On Wednesday, indirect negotiations between Tehran and Washington to save a 2015 nuclear agreement ended in Qatar, reportedly without making any headway. Iran questioned the American commitment, and Washington urged Tehran to scale back its expectations.

However, the difficulties of the negotiations have not deterred Iran, two Iranian officials and a lawmaker told Reuters, adding that the country’s establishment of hardliners was committed to pursuing diplomacy.

If a settlement could be reached, the sanctions constricting Iran’s economy would be lifted, allowing oil exports to rise from the present level of fewer than one million barrels per day (bpd) to the estimated 2.8 million bpd that were transported before the sanctions were reinstated.

According to the officials and lawmakers, a war in a region where geopolitical changes could result in a U.S.-led alliance unfriendly to Tehran would be the worst possible outcome for Iran.
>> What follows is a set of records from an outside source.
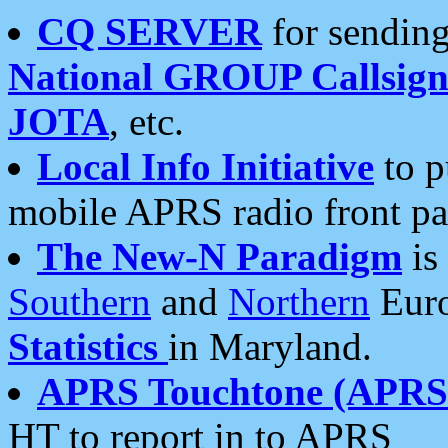
CQ SERVER
for sending
National GROUP Callsign
JOTA
, etc.
Local Info Initiative
to p
mobile APRS radio front pa
The New-N Paradigm
is
Southern
and
Northern
Euro
Statistics
in Maryland.
APRS Touchtone (APRSt
HT to report in to APRS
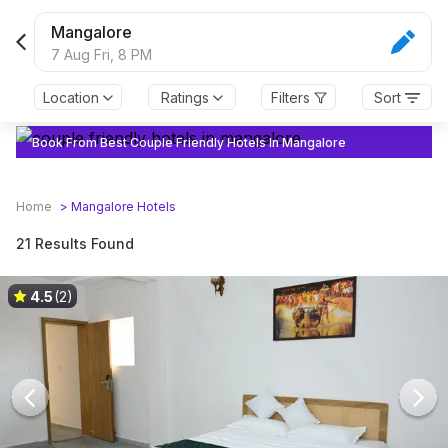
Mangalore
7 Aug Fri,
8 PM
Location
Ratings
Filters
Sort
Book From Best Couple Friendly Hotels In Mangalore
Home
>
Mangalore
Hotels
21 Results Found
4.5
(2)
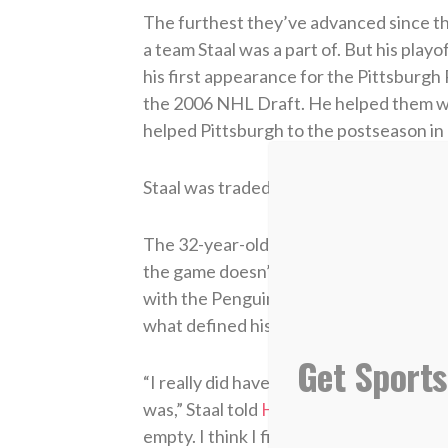
The furthest they’ve advanced since tha
a team Staal was a part of. But his pla
his first appearance for the Pittsburgh 
the 2006 NHL Draft. He helped them win
helped Pittsburgh to the postseason in 
Staal was traded to Carolina in 2012, an
The 32-year-old has seen a lot of succ
the game doesn’t bring him ultimate sat
with the Penguins at the age of 20 left 
what defined his life.
Get Sports
“I really did have hockey as my identity 
was,” Staal told
Hockey Ministries Inter
empty. I think I finally more or less re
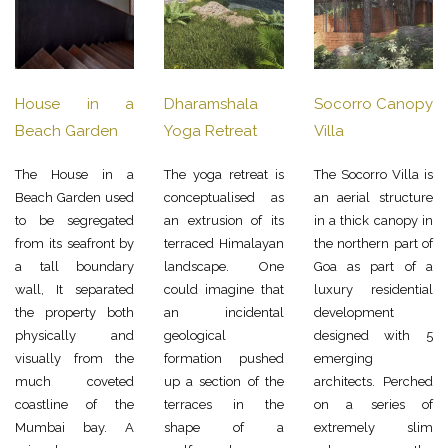
House in a
Dharamshala
Socorro Canopy
Beach Garden
Yoga Retreat
Villa
The House in a
The yoga retreat is
The Socorro Villa is
Beach Garden used
conceptualised as
an aerial structure
to be segregated
an extrusion of its
in a thick canopy in
from its seafront by
terraced Himalayan
the northern part of
a tall boundary
landscape. One
Goa as part of a
wall, It separated
could imagine that
luxury residential
the property both
an incidental
development
physically and
geological
designed with 5
visually from the
formation pushed
emerging
much coveted
up a section of the
architects. Perched
coastline of the
terraces in the
on a series of
Mumbai bay. A
shape of a
extremely slim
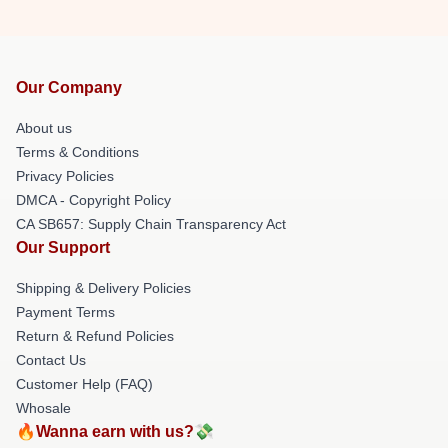
Our Company
About us
Terms & Conditions
Privacy Policies
DMCA - Copyright Policy
CA SB657: Supply Chain Transparency Act
Our Support
Shipping & Delivery Policies
Payment Terms
Return & Refund Policies
Contact Us
Customer Help (FAQ)
Whosale
🔥Wanna earn with us?💸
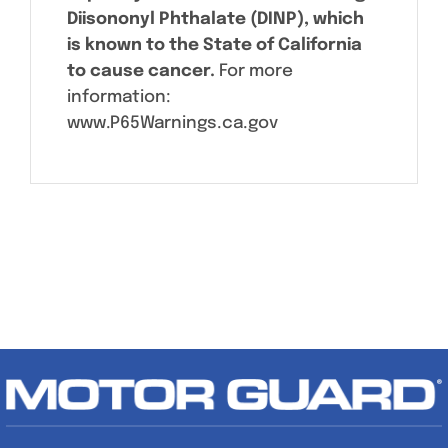
Diisononyl Phthalate (DINP), which
is known to the State of California
to cause cancer.
For more
information:
www.P65Warnings.ca.gov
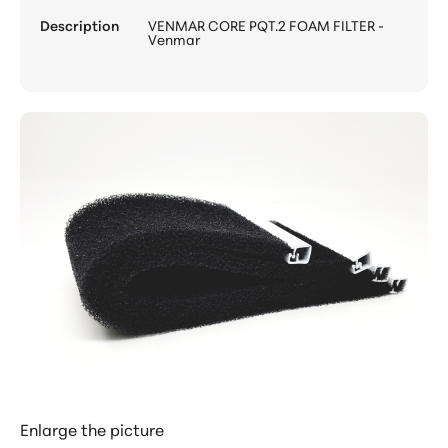
Description
VENMAR CORE PQT.2 FOAM FILTER -
Venmar
Enlarge the picture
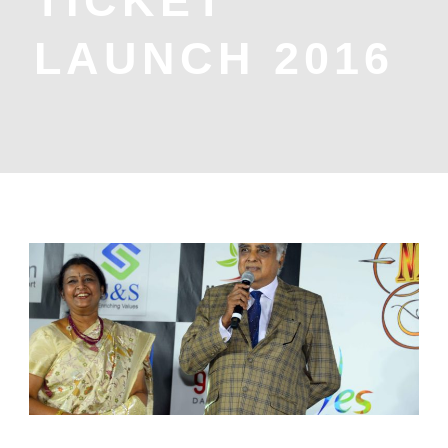
TICKET
LAUNCH 2016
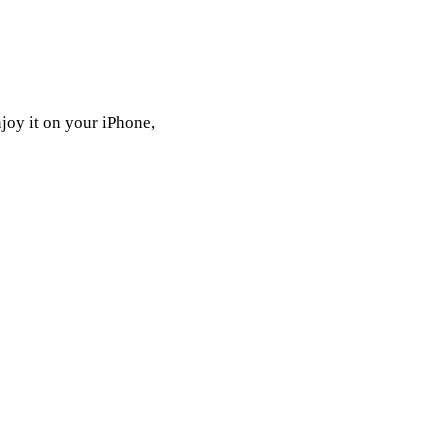
joy it on your iPhone,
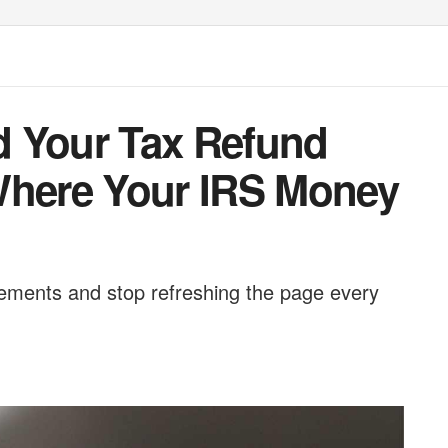
d Your Tax Refund
Where Your IRS Money
ements and stop refreshing the page every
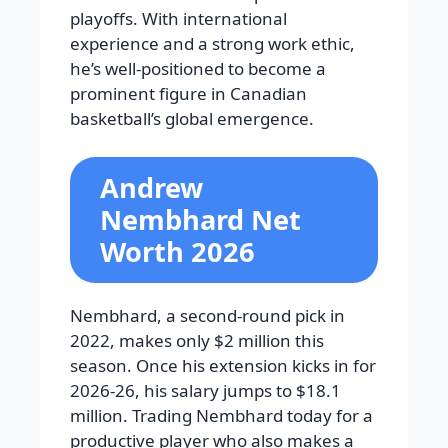
playoffs. With international
experience and a strong work ethic,
he’s well-positioned to become a
prominent figure in Canadian
basketball’s global emergence.
Andrew
Nembhard Net
Worth 2026
Nembhard, a second-round pick in
2022, makes only $2 million this
season. Once his extension kicks in for
2026-26, his salary jumps to $18.1
million. Trading Nembhard today for a
productive player who also makes a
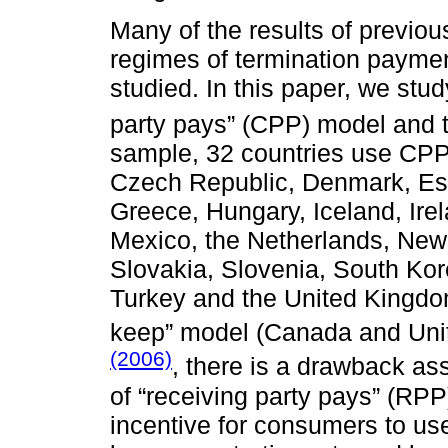
Many of the results of previo
regimes of termination payme
studied. In this paper, we stu
party pays” (CPP) model and t
sample, 32 countries use CPP (
Czech Republic, Denmark, Est
Greece, Hungary, Iceland, Irel
Mexico, the Netherlands, New
Slovakia, Slovenia, South Kor
Turkey and the United Kingdom
keep” model (Canada and Unit
(2006)
, there is a drawback as
of “receiving party pays” (RPP)
incentive for consumers to use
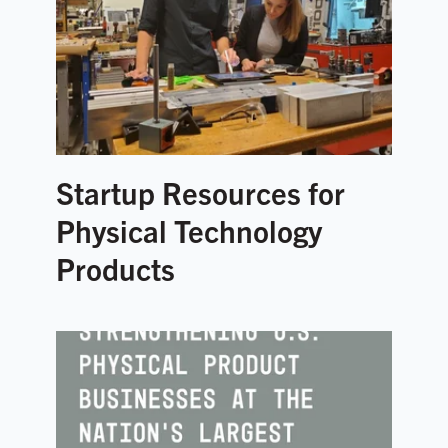
Startup Resources for
Physical Technology
Products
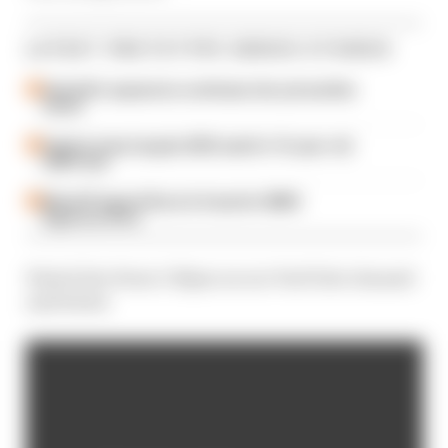
LATEST PROTOTYPE SERIES STORIES
Andretti’s expansion continues into yet another
series
IndyCar team targets 2025 seat for 16-year-old
LMP2 star
MotoGP legend Rossi in frame for BMW
Hypercar drive
Watch live from 3.50pm on our YouTube channel
and below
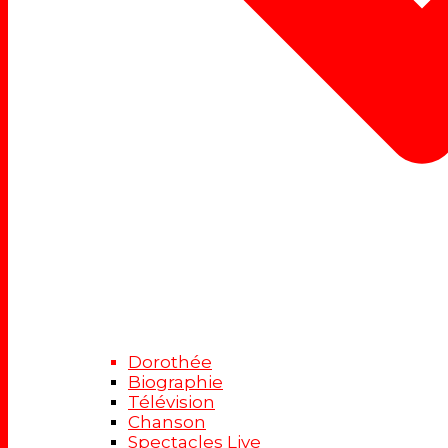
Dorothée
Biographie
Télévision
Chanson
Spectacles Live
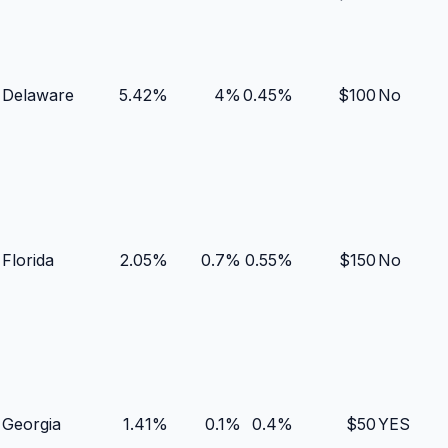
Delaware
5.42
%
4
%
0.45
%
$
100
No
Florida
2.05
%
0.7
%
0.55
%
$
150
No
Georgia
1.41
%
0.1
%
0.4
%
$
50
YES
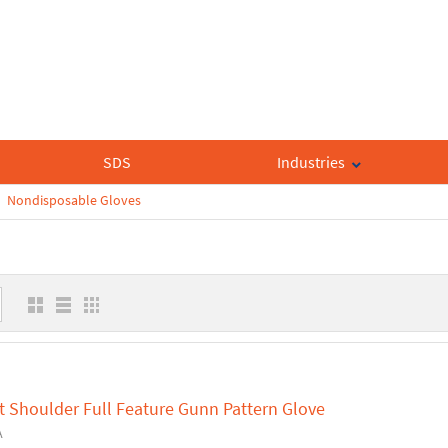
SDS
Industries
Nondisposable Gloves
t Shoulder Full Feature Gunn Pattern Glove
A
Tehran has been prodded to continue diplomatic efforts as concerns over normalization agreements between Israel and several of its erstwhile Arab adversaries, known as the Abraham Accords, have grown.

A high-ranking Iranian official with close ties to the country’s leaders said, “The region is changing, alliances are changing. Israel is normalizing ties with Arab countries, and Americans support all these developments.”

“These are serious threats that need to be thwarted. Our enemies are praying to God for the end of the nuclear talks. But it will not happen,” the official said.

Iran agreed to hold the talks in Doha, the capital of Qatar, to continue the dialogue almost two weeks before U.S. President Joe Biden’s visit to Israel and Saudi Arabia. The talks were intended to find a diplomatic solution to the stalemate.

“The Doha meeting’s message to countries in the Persian Gulf was simple: unlike what Israel claims, Iran believes in diplomacy as a solution for all issues, from nuclear to regional and beyond,” another Iranian official said.

Diplomats promised that there would be more “talks for talks” after the Doha negotiations failed.